**To do:** Reproduce every line of text in the material below verbatim, in order. Omit the pictures.

•••••

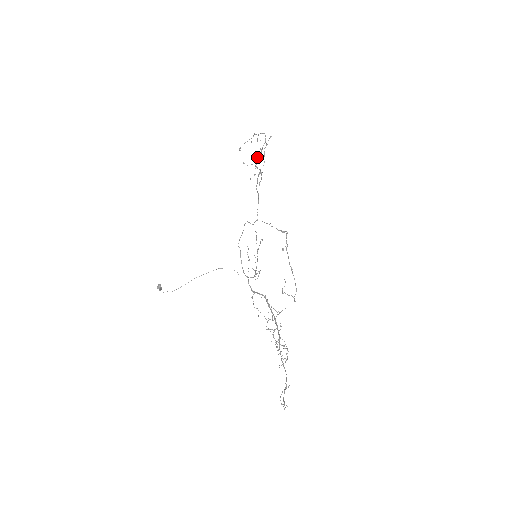
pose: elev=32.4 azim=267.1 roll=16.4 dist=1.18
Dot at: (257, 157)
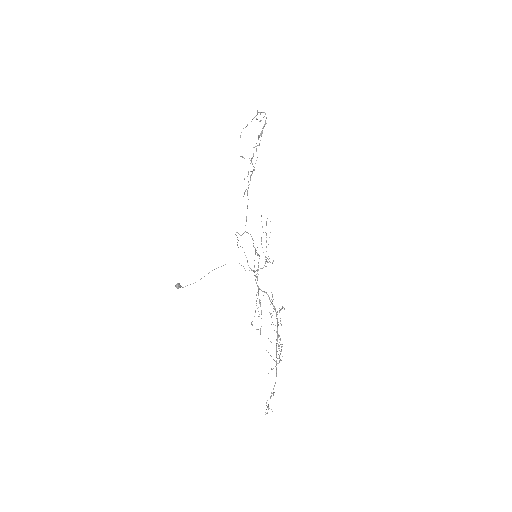
Dot at: (254, 147)
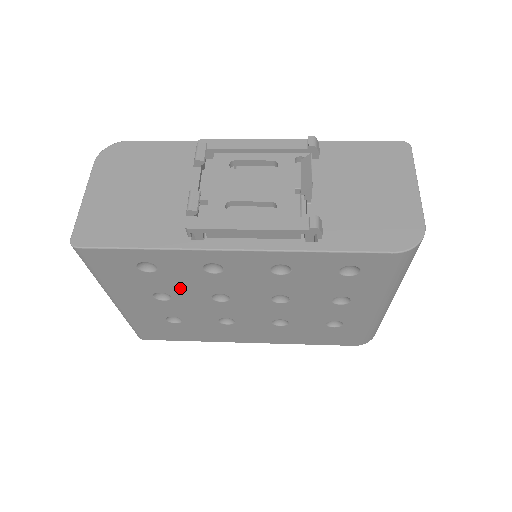
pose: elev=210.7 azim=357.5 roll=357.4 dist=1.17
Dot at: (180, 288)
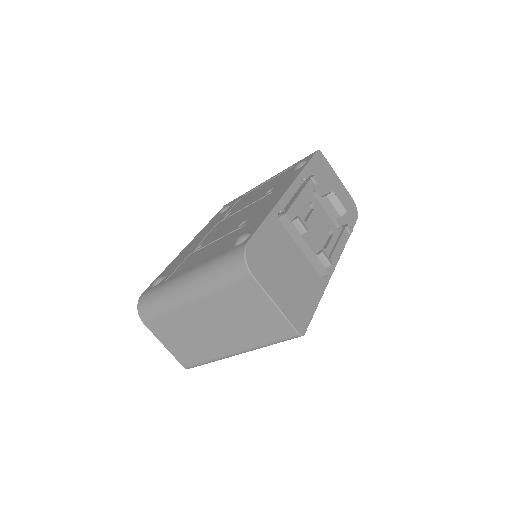
Dot at: occluded
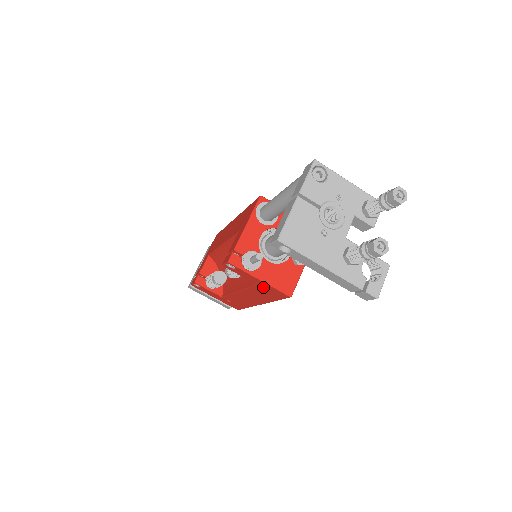
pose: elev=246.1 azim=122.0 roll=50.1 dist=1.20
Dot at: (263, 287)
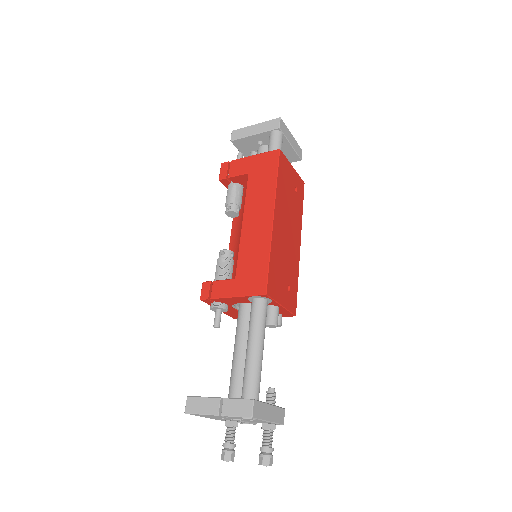
Dot at: occluded
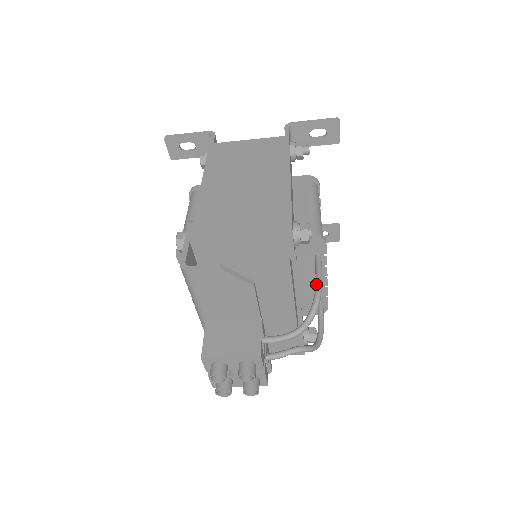
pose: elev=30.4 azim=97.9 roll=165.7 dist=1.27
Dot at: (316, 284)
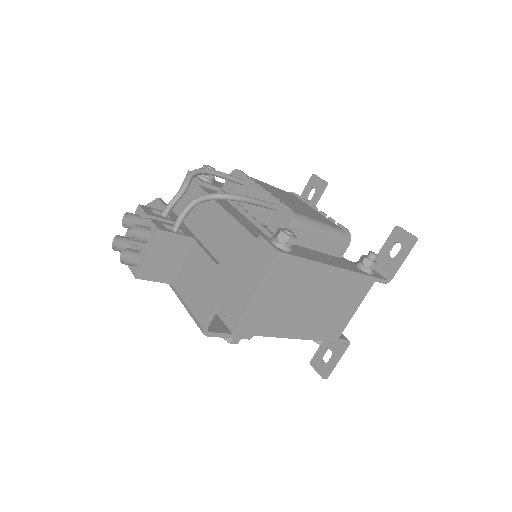
Dot at: (212, 174)
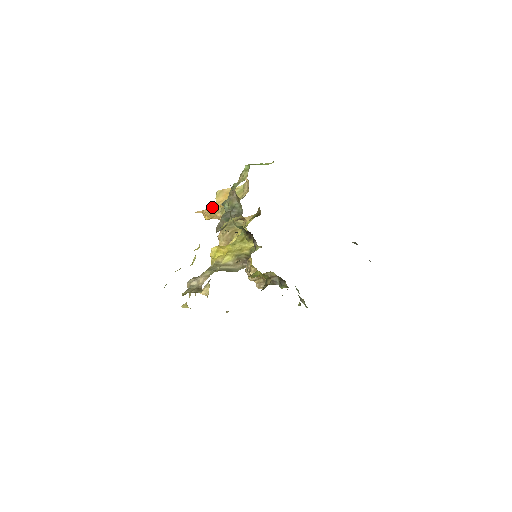
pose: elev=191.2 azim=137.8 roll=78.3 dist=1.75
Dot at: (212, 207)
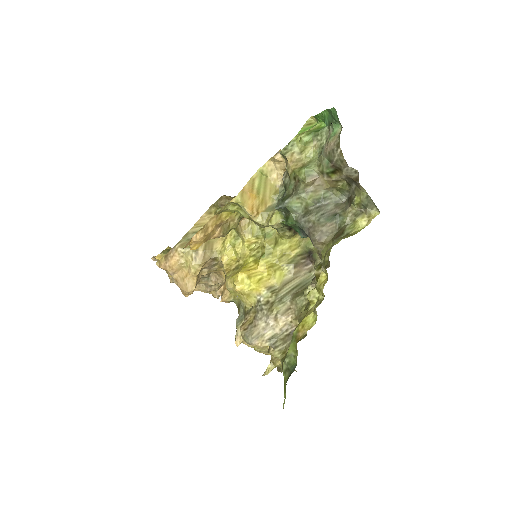
Dot at: (208, 226)
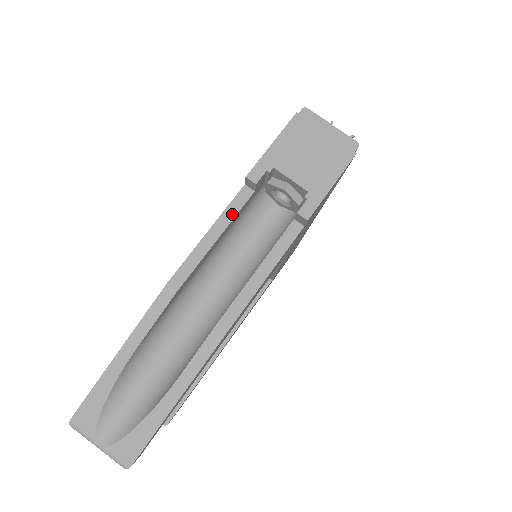
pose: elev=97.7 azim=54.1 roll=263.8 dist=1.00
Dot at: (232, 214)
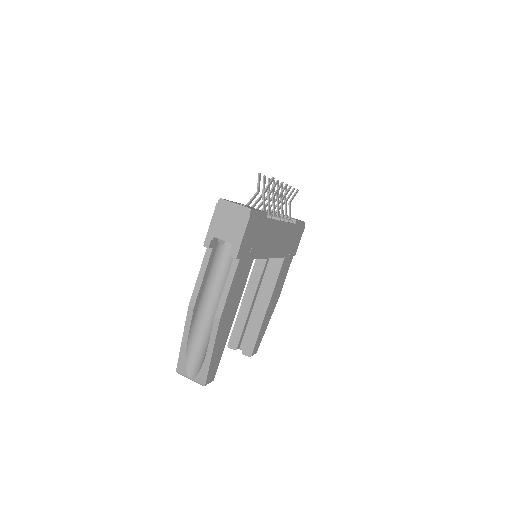
Dot at: (206, 263)
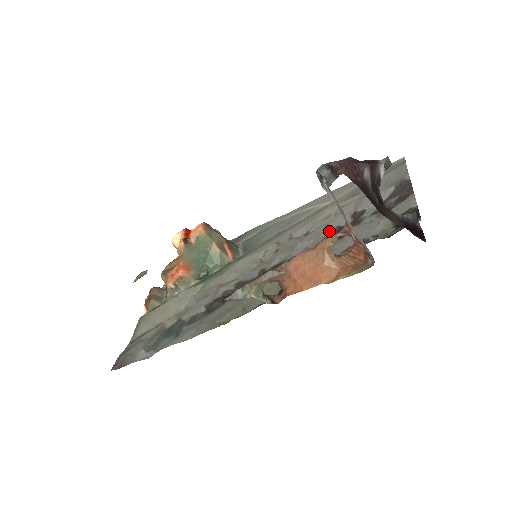
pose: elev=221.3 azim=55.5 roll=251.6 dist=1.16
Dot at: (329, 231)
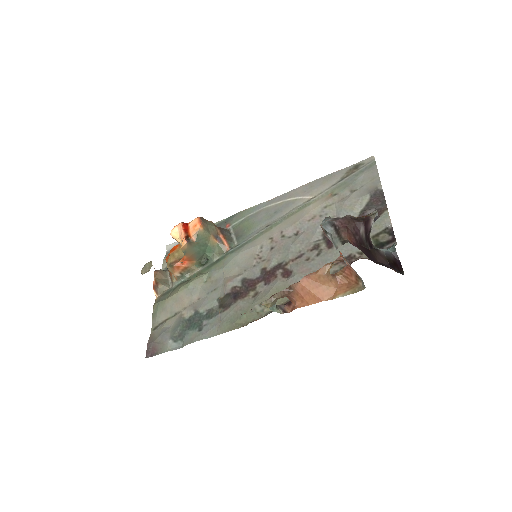
Dot at: (318, 236)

•••••

**Solution below:**
pose: elev=32.4 azim=267.1 roll=16.4 dist=1.18
Dot at: (257, 157)
Dot at: (254, 147)
pose: elev=210.7 azim=357.5 roll=357.4 dist=1.17
Dot at: (180, 288)
Dot at: occluded
pose: elev=246.1 azim=122.0 roll=50.1 dist=1.20
Dot at: (263, 287)
Dot at: occluded
pose: elev=30.4 azim=97.9 roll=165.7 dist=1.27
Dot at: (316, 284)
Dot at: (212, 174)
pose: elev=191.2 azim=137.8 roll=78.3 dist=1.75
Dot at: (212, 207)
Dot at: (208, 226)
pose: elev=97.7 azim=54.1 roll=263.8 dist=1.00
Dot at: (232, 214)
Dot at: (206, 263)
pose: elev=221.3 azim=55.5 roll=251.6 dist=1.16
Dot at: (329, 231)
Dot at: (318, 236)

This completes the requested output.